§ **EXERCISE GOAL**: Write out exactly the lines below that run from the one containing "экстракта щитовидной железы" through the one containing "Особые указания", both included, with no other lines.

§ **RECORDS SUPPLIED**:
-------

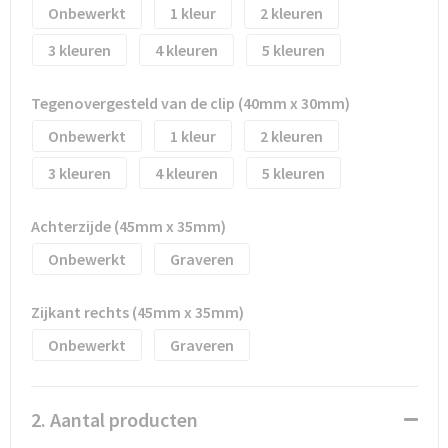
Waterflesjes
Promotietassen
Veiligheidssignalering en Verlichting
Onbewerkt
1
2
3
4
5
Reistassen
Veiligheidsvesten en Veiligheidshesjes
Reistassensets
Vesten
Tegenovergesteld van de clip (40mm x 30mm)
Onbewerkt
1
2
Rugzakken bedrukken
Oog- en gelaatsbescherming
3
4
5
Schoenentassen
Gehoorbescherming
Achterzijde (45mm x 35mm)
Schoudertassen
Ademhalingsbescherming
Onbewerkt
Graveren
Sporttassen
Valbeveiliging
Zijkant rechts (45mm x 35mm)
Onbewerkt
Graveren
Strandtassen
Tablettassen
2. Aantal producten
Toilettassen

-------

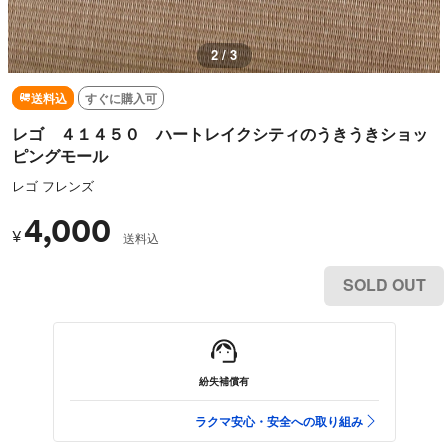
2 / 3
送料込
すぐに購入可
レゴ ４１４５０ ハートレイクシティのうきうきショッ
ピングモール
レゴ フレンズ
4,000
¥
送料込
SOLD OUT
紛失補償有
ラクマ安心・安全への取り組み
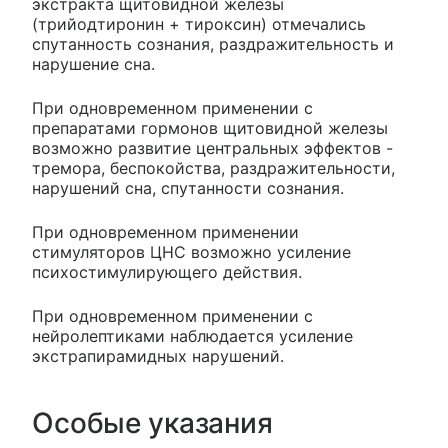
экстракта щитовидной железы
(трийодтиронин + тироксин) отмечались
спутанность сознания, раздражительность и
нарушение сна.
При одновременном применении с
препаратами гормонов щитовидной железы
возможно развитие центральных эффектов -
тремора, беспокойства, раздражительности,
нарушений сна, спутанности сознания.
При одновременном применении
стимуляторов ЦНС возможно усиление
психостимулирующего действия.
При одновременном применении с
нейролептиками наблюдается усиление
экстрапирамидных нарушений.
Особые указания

-------

§ **ANSWER TO THE PROBLEM**:
экстракта щитовидной железы
(трийодтиронин + тироксин) отмечались
спутанность сознания, раздражительность и
нарушение сна.
При одновременном применении с
препаратами гормонов щитовидной железы
возможно развитие центральных эффектов -
тремора, беспокойства, раздражительности,
нарушений сна, спутанности сознания.
При одновременном применении
стимуляторов ЦНС возможно усиление
психостимулирующего действия.
При одновременном применении с
нейролептиками наблюдается усиление
экстрапирамидных нарушений.
Особые указания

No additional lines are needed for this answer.